The distribution of this press release may be subject to legal or regulatory restrictions in certain jurisdictions. Any person who comes into possession of this press release must inform him or herself of and comply with any such restrictions, and as the case may be, to abide by such restrictions. This press release does not, and will not, constitute an offer nor an invitation to solicit the interest of public in France.

This announcement is an advertisement and not a prospectus within the meaning of regulation (EU) 2017/1129 of the European Parliament and of the Council of 14 June 2017 (the “Prospectus Regulation”).

In France, the offering of the Company’s securities as described above has been carried exclusively through an offer to the benefit of qualified investors, as defined in Article 2(1)(e) of the Prospectus Regulation and in accordance with article L. 411-2 of the French Monetary and Financial code (code monétaire et financier) and applicable regulatory provisions. No prospectus will require to be approved or subject to approval from the AMF (Autorité des Marchés Financiers).

With respect to Member States of the European Economic Area other than France (the “Member States”), no action has been taken or will be taken to permit a public offering of the securities referred to in this press release requiring the publication of a prospectus in any Member State. Therefore, such securities may not be and shall not be offered in any Member State (other than France) other than in accordance with the exemptions of Article 1(4) of the Prospectus Regulation or, otherwise, in cases not requiring the publication by MedinCell of a prospectus under Article 3 of the Prospectus Regulation and/or the applicable regulations in such Member State.

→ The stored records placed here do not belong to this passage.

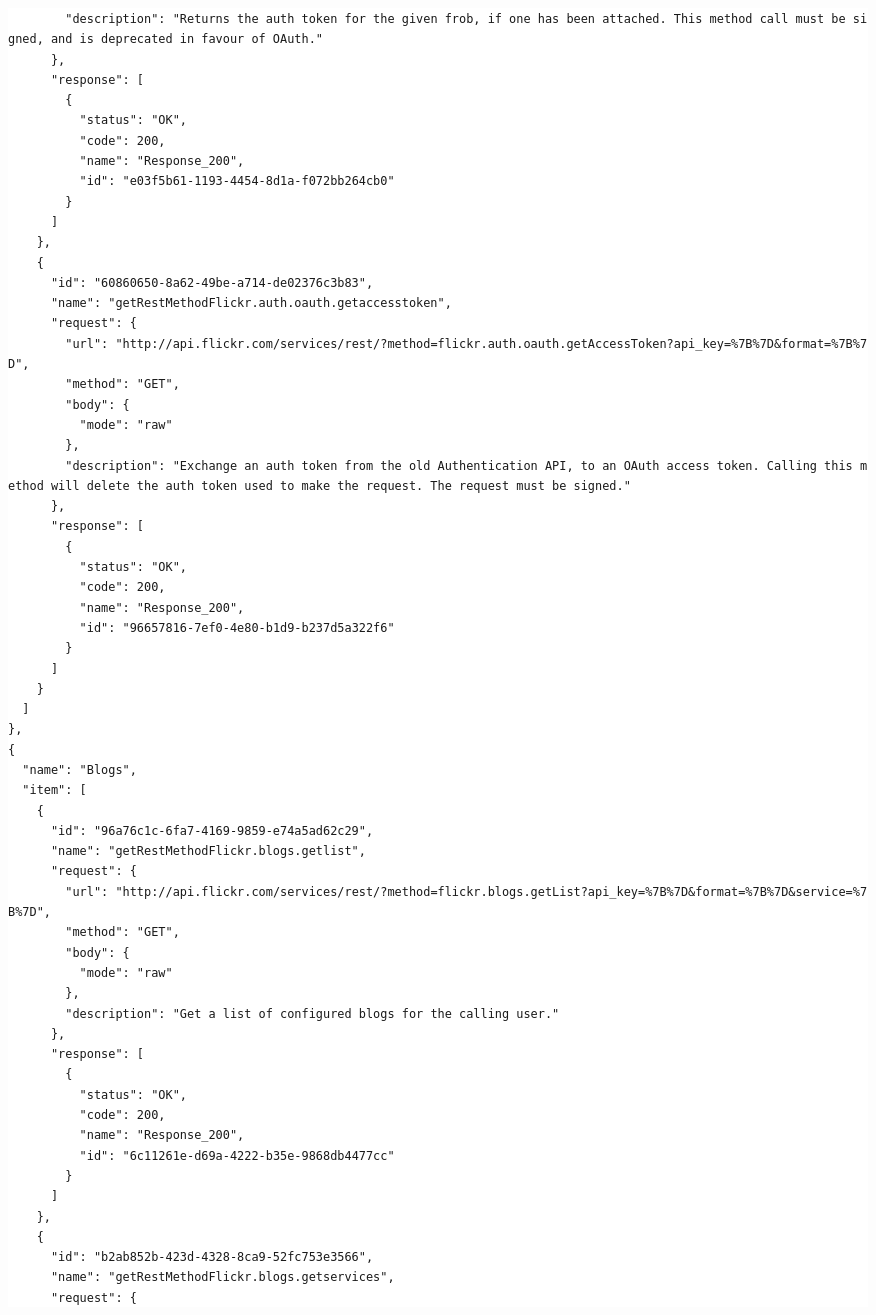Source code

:             "description": "Returns the auth token for the given frob, if one has been attached. This method call must be signed, and is deprecated in favour of OAuth."
          },
          "response": [
            {
              "status": "OK",
              "code": 200,
              "name": "Response_200",
              "id": "e03f5b61-1193-4454-8d1a-f072bb264cb0"
            }
          ]
        },
        {
          "id": "60860650-8a62-49be-a714-de02376c3b83",
          "name": "getRestMethodFlickr.auth.oauth.getaccesstoken",
          "request": {
            "url": "http://api.flickr.com/services/rest/?method=flickr.auth.oauth.getAccessToken?api_key=%7B%7D&format=%7B%7D",
            "method": "GET",
            "body": {
              "mode": "raw"
            },
            "description": "Exchange an auth token from the old Authentication API, to an OAuth access token. Calling this method will delete the auth token used to make the request. The request must be signed."
          },
          "response": [
            {
              "status": "OK",
              "code": 200,
              "name": "Response_200",
              "id": "96657816-7ef0-4e80-b1d9-b237d5a322f6"
            }
          ]
        }
      ]
    },
    {
      "name": "Blogs",
      "item": [
        {
          "id": "96a76c1c-6fa7-4169-9859-e74a5ad62c29",
          "name": "getRestMethodFlickr.blogs.getlist",
          "request": {
            "url": "http://api.flickr.com/services/rest/?method=flickr.blogs.getList?api_key=%7B%7D&format=%7B%7D&service=%7B%7D",
            "method": "GET",
            "body": {
              "mode": "raw"
            },
            "description": "Get a list of configured blogs for the calling user."
          },
          "response": [
            {
              "status": "OK",
              "code": 200,
              "name": "Response_200",
              "id": "6c11261e-d69a-4222-b35e-9868db4477cc"
            }
          ]
        },
        {
          "id": "b2ab852b-423d-4328-8ca9-52fc753e3566",
          "name": "getRestMethodFlickr.blogs.getservices",
          "request": {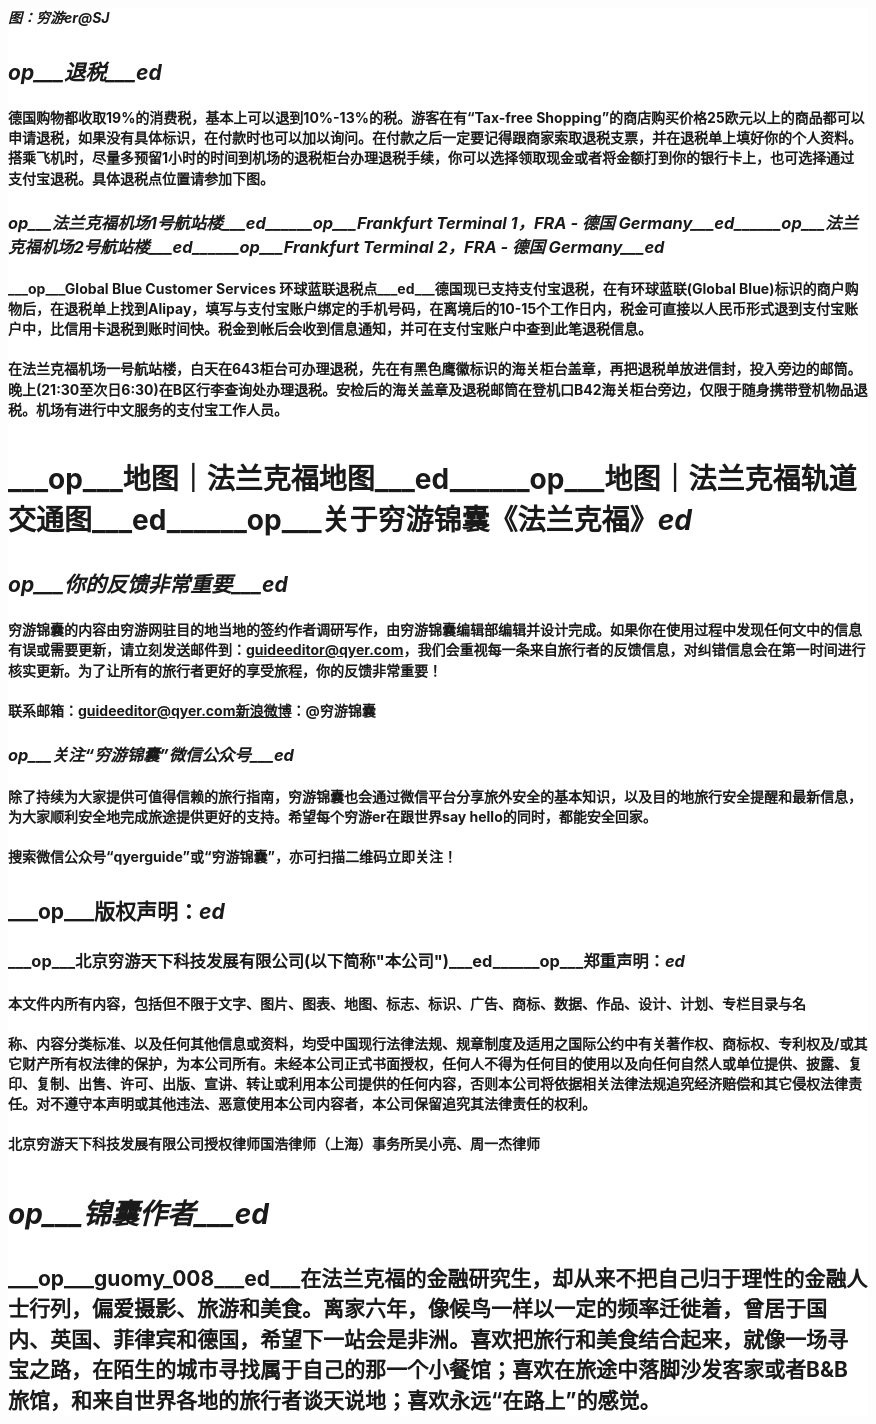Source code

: ##### 图：穷游er@SJ
## ___op___退税___ed___
#### 德国购物都收取19%的消费税，基本上可以退到10%-13%的税。游客在有“Tax-free Shopping”的商店购买价格25欧元以上的商品都可以申请退税，如果没有具体标识，在付款时也可以加以询问。在付款之后一定要记得跟商家索取退税支票，并在退税单上填好你的个人资料。搭乘飞机时，尽量多预留1小时的时间到机场的退税柜台办理退税手续，你可以选择领取现金或者将金额打到你的银行卡上，也可选择通过支付宝退税。具体退税点位置请参加下图。
### ___op___法兰克福机场1号航站楼___ed______op___Frankfurt Terminal 1，FRA - 德国 Germany___ed______op___法兰克福机场2号航站楼___ed______op___Frankfurt Terminal 2，FRA - 德国 Germany___ed___
#### ___op___Global Blue Customer Services 环球蓝联退税点___ed___德国现已支持支付宝退税，在有环球蓝联(Global Blue)标识的商户购物后，在退税单上找到Alipay，填写与支付宝账户绑定的手机号码，在离境后的10-15个工作日内，税金可直接以人民币形式退到支付宝账户中，比信用卡退税到账时间快。税金到帐后会收到信息通知，并可在支付宝账户中查到此笔退税信息。
#### 在法兰克福机场一号航站楼，白天在643柜台可办理退税，先在有黑色鹰徽标识的海关柜台盖章，再把退税单放进信封，投入旁边的邮筒。晚上(21:30至次日6:30)在B区行李查询处办理退税。安检后的海关盖章及退税邮筒在登机口B42海关柜台旁边，仅限于随身携带登机物品退税。机场有进行中文服务的支付宝工作人员。
# ___op___地图｜法兰克福地图___ed______op___地图｜法兰克福轨道交通图___ed______op___关于穷游锦囊《法兰克福》___ed___
## ___op___你的反馈非常重要___ed___
#### 穷游锦囊的内容由穷游网驻目的地当地的签约作者调研写作，由穷游锦囊编辑部编辑并设计完成。如果你在使用过程中发现任何文中的信息有误或需要更新，请立刻发送邮件到：guideeditor@qyer.com，我们会重视每一条来自旅行者的反馈信息，对纠错信息会在第一时间进行核实更新。为了让所有的旅行者更好的享受旅程，你的反馈非常重要！
#### 联系邮箱：guideeditor@qyer.com新浪微博：@穷游锦囊
### ___op___关注“穷游锦囊”微信公众号___ed___
#### 除了持续为大家提供可值得信赖的旅行指南，穷游锦囊也会通过微信平台分享旅外安全的基本知识，以及目的地旅行安全提醒和最新信息，为大家顺利安全地完成旅途提供更好的支持。希望每个穷游er在跟世界say hello的同时，都能安全回家。
#### 搜索微信公众号“qyerguide”或“穷游锦囊”，亦可扫描二维码立即关注！
## ___op___版权声明：___ed___
### ___op___北京穷游天下科技发展有限公司(以下简称"本公司")___ed______op___郑重声明：___ed___
#### 本文件内所有内容，包括但不限于文字、图片、图表、地图、标志、标识、广告、商标、数据、作品、设计、计划、专栏目录与名
#### 称、内容分类标准、以及任何其他信息或资料，均受中国现行法律法规、规章制度及适用之国际公约中有关著作权、商标权、专利权及/或其它财产所有权法律的保护，为本公司所有。未经本公司正式书面授权，任何人不得为任何目的使用以及向任何自然人或单位提供、披露、复印、复制、出售、许可、出版、宣讲、转让或利用本公司提供的任何内容，否则本公司将依据相关法律法规追究经济赔偿和其它侵权法律责任。对不遵守本声明或其他违法、恶意使用本公司内容者，本公司保留追究其法律责任的权利。
#### 北京穷游天下科技发展有限公司授权律师国浩律师（上海）事务所吴小亮、周一杰律师
# ___op___锦囊作者___ed___
## ___op___guomy_008___ed___在法兰克福的金融研究生，却从来不把自己归于理性的金融人士行列，偏爱摄影、旅游和美食。离家六年，像候鸟一样以一定的频率迁徙着，曾居于国内、英国、菲律宾和德国，希望下一站会是非洲。喜欢把旅行和美食结合起来，就像一场寻宝之路，在陌生的城市寻找属于自己的那一个小餐馆；喜欢在旅途中落脚沙发客家或者B&B旅馆，和来自世界各地的旅行者谈天说地；喜欢永远“在路上”的感觉。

This press release and the information it contains are being distributed to and are only intended for persons who are (i) investment professionals falling within Article 19(5) of the Financial Services and Markets Act 2000 (Financial Promotion) Order 2005, as amended (the “Order”), (ii) high net worth entities and other such persons falling within Article 49(2)(a) to (d) of the Order (“high net worth companies”, “unincorporated associations”, etc.) or (iii) other persons to whom an invitation or inducement to participate in investment activity (within the meaning of Section 21 of the Financial Services and Market Act 2000) may otherwise lawfully be communicated or caused to be communicated (all such persons in (i), (ii) and (iii) together being referred to as “Relevant Persons”).

This press release is only being distributed to Relevant Persons and any person who is not a Relevant Person should not act or rely on this press release or any of its contents. Any invitation, offer or agreement to subscribe, purchase or otherwise acquire securities to which this press release relates will only be engaged with Relevant Persons.

This press release and the information it contains are not intended to be distributed, directly or indirectly, in the United States of America and do not, and will not constitute an offer to subscribe for or sell, nor the solicitation of an offer to subscribe for or buy, securities of MedinCell in the United States of America. Securities may not be offered or sold in the United States of America absent from registration or an exemption from registration under the U.S. Securities Act of 1933, as amended (the “U.S. Securities Act”), it being specified that the securities of MedinCell have not been and will not be registered within the U.S. Securities Act. MedinCell does not intend to register securities or conduct a public offering in the United States of America.

This press release may not be published, forwarded or distributed, directly or indirectly, in the United States of America, Canada, Japan or Australia. The information contained in this document does not constitute an offer of securities for sale in the United States of America, Canada, Japan or Australia.